When life gets hectic, try the following:
· Be conscious of what you're eating, drinking, and talking about;
· Be fully there and aware during conversations with others;
· Try deep breathing;
· Use deep breathing to relax and slow down, so that you can enjoy the moment;
· Practice progressive relaxation; and
· Sit or lie down in a comfortable position and relax your body one area at time, starting with your feet.

Reaching out and helping others is another way to ward off feelings of loneliness.

"We get a sense of wellbeing by helping others," Tillit said. "We feel more connected and needed."

In addition to staying socially connected, Tillit said eating right and getting enough sleep and exercise are good steps toward feeling better each day.

"Reach out to those who have offered to help or have invited you to their homes or parties," she said.

Consider reaching out to your local spiritual community, if you have one. If you don't, contact Robins Air Force Base Chapel at 478-926-2821 for assistance in connecting to a spiritual community.

Still, a person can't completely avoid being alone. Find ways to enjoy time with yourself.  

Consider the following:
· Get up early and listen to your favorite music, while the rest of the house is asleep;
· Take a walk by yourself;
· Enjoy a relaxing bath or massage;
· Go for a spa treatment, like a facial or a massage;
· Go see a movie or a play; or
· Do whatever it is that makes you feel cared for and valued.

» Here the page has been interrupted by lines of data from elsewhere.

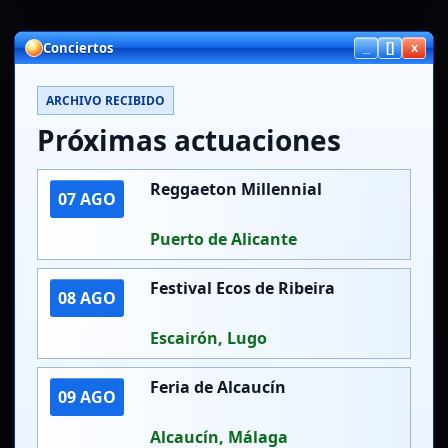
Conciertos
_
[]
x
ARCHIVO RECIBIDO
Próximas actuaciones
Reggaeton Millennial
07 AGO
Puerto de Alicante
Festival Ecos de Ribeira
08 AGO
Escairón, Lugo
Feria de Alcaucín
09 AGO
Alcaucín, Málaga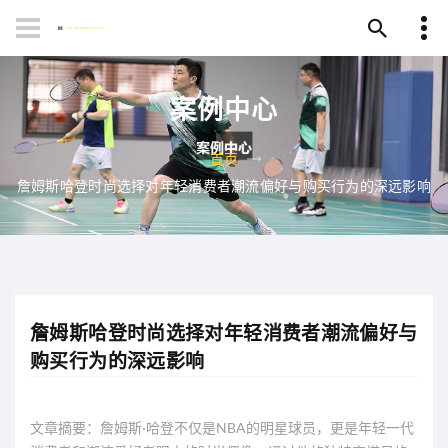
案例中心
首页
詹姆斯哈登时尚选择对年轻消费者潮流偏好与购买行为的深远影响
詹姆斯哈登时尚选择对年轻消费者潮流偏好与
购买行为的深远影响
文章摘要：詹姆斯·哈登不仅是NBA的明星球员，更是年轻一代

Sometimes people need extra help to deal with challenging circumstances.

"EAP consultants can see employees and their family members for up to six sessions per problem," Tillit said. "If additional services are needed, EAP can help get those services."

Tillit said if the employee is active-duty military, they can get help through the Mental Health Clinic at 478-327-8398 or Military One Source at 1-800-342-9647.

Defense Department civilians and their household members can call EAP 24 hours a day at 1-800-222-0364.